:: PASSAGE TO READ

Macquarie, Equity Trustees and Netwealth hosted the failed funds on their platforms, while InterPrac was the largest licensee involved.
For the 12,000 investors whose superannuation is potentially squandered, it is a painful waiting game as liquidators pore through the Shield and First Guardian wreckages to try and recover some of their money.
Many of these investors were cold called by lead generators using aggressive tactics to get consumers to switch out of their industry funds.
“Australia’s managed investment scheme regime is very permissive. The bar is so low to register one, it basically serves no barrier to entry. It doesn’t matter if the underlying asset is alpacas or meme coins – if the fund has a valid trust deed and disclosure document, ASIC has to register it,” Mr Longo said.
“And then, so much of our work becomes about picking up the pieces if things go wrong, rather than preventing the harm,” he cautioned.
In the wake of the fund collapses, the regulator expects super trustees to review their processes to ensure new members aren’t being exploited by switching business models.
“You should have processes in place that allow you to identify practices that may result in the erosion of super balances, including from inappropriate advice fee charges. You can’t pass the buck by saying, ‘Well, there’s an adviser in the picture, so as trustees we have a diminished role’,” he said.
“Similarly, if you are a licensee who has engaged the service of a sales referral source, you should have in place adequate monitoring and supervision arrangements to detect concerning conduct and to make sure your advisers are acting in the best interests of their clients.”
Mr Longo warned bad actors were trying to exploit Australia’s $4.2 trillion super system on an industrial scale.
“Bad actors wreak havoc on more than Australians’ life savings when they exploit the cracks in the system. They also risk damaging trust in the system as a whole, and precipitating further interventions from policymakers and regulators,” he warned.

::::
:: DATASET CONTENT

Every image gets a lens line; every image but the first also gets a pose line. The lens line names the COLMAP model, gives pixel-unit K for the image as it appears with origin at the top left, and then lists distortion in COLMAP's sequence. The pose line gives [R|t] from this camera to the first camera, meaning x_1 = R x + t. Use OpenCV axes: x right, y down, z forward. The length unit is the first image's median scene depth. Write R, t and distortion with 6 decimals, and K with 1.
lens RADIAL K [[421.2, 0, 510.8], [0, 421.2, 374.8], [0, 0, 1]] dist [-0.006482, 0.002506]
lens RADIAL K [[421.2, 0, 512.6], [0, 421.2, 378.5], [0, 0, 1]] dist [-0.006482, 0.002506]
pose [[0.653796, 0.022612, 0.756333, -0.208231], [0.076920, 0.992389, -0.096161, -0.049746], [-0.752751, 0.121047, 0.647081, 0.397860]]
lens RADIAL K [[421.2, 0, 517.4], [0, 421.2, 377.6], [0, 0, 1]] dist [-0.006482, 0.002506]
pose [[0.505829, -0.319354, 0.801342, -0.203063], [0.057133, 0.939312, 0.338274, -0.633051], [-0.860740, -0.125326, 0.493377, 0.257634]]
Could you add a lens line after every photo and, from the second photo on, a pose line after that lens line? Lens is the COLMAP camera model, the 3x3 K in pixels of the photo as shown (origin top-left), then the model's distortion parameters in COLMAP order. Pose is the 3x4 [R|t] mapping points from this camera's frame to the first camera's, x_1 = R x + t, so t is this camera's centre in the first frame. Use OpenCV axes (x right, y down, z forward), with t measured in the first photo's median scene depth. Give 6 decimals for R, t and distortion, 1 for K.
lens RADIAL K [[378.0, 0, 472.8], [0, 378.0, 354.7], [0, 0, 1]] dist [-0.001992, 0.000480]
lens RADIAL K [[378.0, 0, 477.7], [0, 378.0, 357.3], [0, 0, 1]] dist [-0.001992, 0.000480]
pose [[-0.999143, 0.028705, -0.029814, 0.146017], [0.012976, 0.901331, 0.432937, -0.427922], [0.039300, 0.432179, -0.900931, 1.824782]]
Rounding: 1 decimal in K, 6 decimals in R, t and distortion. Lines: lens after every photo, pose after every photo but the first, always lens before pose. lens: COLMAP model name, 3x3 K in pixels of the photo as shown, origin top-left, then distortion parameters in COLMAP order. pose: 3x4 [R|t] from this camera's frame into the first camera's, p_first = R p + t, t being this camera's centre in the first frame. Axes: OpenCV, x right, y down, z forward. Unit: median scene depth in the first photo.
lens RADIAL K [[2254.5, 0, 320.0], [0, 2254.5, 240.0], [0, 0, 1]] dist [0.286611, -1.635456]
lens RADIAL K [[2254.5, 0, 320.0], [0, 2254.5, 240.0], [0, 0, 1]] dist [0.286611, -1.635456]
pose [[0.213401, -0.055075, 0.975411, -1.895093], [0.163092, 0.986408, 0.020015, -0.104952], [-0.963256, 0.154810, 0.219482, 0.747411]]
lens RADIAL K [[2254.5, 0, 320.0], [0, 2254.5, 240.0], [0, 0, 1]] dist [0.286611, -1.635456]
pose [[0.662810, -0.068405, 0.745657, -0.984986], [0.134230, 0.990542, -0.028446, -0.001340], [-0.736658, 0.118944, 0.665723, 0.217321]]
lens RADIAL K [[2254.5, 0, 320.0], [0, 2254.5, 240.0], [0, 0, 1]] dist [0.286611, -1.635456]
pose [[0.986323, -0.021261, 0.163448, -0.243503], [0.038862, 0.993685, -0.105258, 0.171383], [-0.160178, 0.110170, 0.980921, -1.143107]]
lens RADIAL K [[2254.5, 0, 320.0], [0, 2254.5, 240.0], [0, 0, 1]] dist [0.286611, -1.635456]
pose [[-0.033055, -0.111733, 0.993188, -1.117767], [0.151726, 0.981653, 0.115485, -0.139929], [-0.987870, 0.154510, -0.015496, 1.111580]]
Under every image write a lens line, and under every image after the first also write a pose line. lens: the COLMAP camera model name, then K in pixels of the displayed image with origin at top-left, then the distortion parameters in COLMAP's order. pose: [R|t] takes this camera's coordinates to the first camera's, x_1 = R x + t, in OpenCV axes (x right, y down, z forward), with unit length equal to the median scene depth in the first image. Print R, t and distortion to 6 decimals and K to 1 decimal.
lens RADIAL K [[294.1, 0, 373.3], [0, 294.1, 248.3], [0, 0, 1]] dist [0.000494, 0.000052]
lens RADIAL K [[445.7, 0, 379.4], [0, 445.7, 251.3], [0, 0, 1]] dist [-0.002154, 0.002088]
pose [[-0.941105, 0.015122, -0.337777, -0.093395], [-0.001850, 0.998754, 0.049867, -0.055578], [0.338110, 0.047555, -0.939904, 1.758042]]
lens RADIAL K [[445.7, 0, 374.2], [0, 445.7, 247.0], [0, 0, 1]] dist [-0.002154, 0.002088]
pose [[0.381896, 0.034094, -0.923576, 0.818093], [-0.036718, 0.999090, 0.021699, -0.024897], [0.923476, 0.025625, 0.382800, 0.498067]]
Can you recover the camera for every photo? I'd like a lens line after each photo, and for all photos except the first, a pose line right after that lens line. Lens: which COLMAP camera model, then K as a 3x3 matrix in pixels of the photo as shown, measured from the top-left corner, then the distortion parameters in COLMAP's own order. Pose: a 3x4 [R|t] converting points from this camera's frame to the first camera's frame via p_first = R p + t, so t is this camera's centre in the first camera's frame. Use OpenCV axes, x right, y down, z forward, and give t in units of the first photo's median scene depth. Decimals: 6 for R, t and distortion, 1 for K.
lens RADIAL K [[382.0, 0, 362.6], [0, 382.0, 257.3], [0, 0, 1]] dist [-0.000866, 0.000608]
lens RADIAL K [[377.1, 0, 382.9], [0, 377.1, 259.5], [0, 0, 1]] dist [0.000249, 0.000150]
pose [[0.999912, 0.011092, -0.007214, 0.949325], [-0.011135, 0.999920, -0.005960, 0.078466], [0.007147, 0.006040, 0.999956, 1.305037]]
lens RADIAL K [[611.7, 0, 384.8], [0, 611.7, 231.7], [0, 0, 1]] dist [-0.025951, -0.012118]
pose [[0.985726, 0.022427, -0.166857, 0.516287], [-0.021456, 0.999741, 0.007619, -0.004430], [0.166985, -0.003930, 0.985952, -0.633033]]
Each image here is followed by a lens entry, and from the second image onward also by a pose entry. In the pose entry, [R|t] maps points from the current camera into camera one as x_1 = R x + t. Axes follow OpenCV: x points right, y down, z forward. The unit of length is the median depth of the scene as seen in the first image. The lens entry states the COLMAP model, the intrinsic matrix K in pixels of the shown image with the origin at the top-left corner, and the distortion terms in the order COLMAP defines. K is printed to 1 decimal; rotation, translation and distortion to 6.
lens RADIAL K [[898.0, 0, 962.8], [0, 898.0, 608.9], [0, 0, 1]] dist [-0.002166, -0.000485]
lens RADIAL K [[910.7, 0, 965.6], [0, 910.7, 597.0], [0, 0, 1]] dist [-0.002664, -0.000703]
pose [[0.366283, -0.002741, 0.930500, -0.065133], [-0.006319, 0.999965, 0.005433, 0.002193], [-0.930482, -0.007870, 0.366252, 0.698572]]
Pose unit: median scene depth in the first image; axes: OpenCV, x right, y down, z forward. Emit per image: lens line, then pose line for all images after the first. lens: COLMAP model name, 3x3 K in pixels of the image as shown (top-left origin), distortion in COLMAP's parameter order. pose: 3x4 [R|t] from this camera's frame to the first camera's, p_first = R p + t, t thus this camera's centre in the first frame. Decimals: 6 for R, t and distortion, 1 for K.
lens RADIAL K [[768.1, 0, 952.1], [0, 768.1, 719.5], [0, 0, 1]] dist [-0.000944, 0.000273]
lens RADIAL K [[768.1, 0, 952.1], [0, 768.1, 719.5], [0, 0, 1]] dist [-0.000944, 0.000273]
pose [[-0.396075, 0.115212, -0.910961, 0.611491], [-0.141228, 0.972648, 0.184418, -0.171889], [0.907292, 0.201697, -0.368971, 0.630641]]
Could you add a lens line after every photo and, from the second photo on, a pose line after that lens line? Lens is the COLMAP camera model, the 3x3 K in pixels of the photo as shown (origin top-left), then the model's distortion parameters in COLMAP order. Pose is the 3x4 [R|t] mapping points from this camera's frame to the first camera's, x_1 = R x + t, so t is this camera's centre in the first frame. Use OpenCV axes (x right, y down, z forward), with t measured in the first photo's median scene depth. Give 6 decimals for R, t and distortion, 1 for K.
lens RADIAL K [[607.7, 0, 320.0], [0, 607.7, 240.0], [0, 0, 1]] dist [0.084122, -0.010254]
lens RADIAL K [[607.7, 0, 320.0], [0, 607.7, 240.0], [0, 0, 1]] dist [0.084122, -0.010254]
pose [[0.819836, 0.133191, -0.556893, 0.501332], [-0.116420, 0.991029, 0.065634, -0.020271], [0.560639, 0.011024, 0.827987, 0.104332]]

::::

ASSIGNED TASK 1:
Decide whether each statement below agrees with the article on the Shield and First Guardian collapses, answering yes or no and quoting the words that settle it.
(a) The failed funds were hosted on platforms run by Macquarie, Equity Trustees and Netwealth.
(b) ASIC may decline to register a fund that invests in meme coins even when it has a valid trust deed and disclosure document.
(c) About 20,000 investors may have lost their superannuation.
ASSIGNED TASK 2:
Answer these questions from the article on the Shield and First Guardian collapses.
(a) Who cold called many of the investors?
(b) Who does the regulator expect to review their processes after the collapses?
(c) What value does Mr Longo give for Australia's super system?
ASSIGNED TASK 3: Return everything from "Many of these" down to "Mr Longo said." in the article on the Shield and First Guardian collapses.

EXERCISE ANSWER 1:
(a) Yes: "Macquarie, Equity Trustees and Netwealth hosted the failed funds on their platforms"
(b) No: "if the fund has a valid trust deed and disclosure document, ASIC has to register it"
(c) No: "For the 12,000 investors whose superannuation is potentially squandered"

EXERCISE ANSWER 2:
(a) Lead generators using aggressive tactics
(b) Super trustees
(c) $4.2 trillion

EXERCISE ANSWER 3:
Many of these investors were cold called by lead generators using aggressive tactics to get consumers to switch out of their industry funds.
“Australia’s managed investment scheme regime is very permissive. The bar is so low to register one, it basically serves no barrier to entry. It doesn’t matter if the underlying asset is alpacas or meme coins – if the fund has a valid trust deed and disclosure document, ASIC has to register it,” Mr Longo said.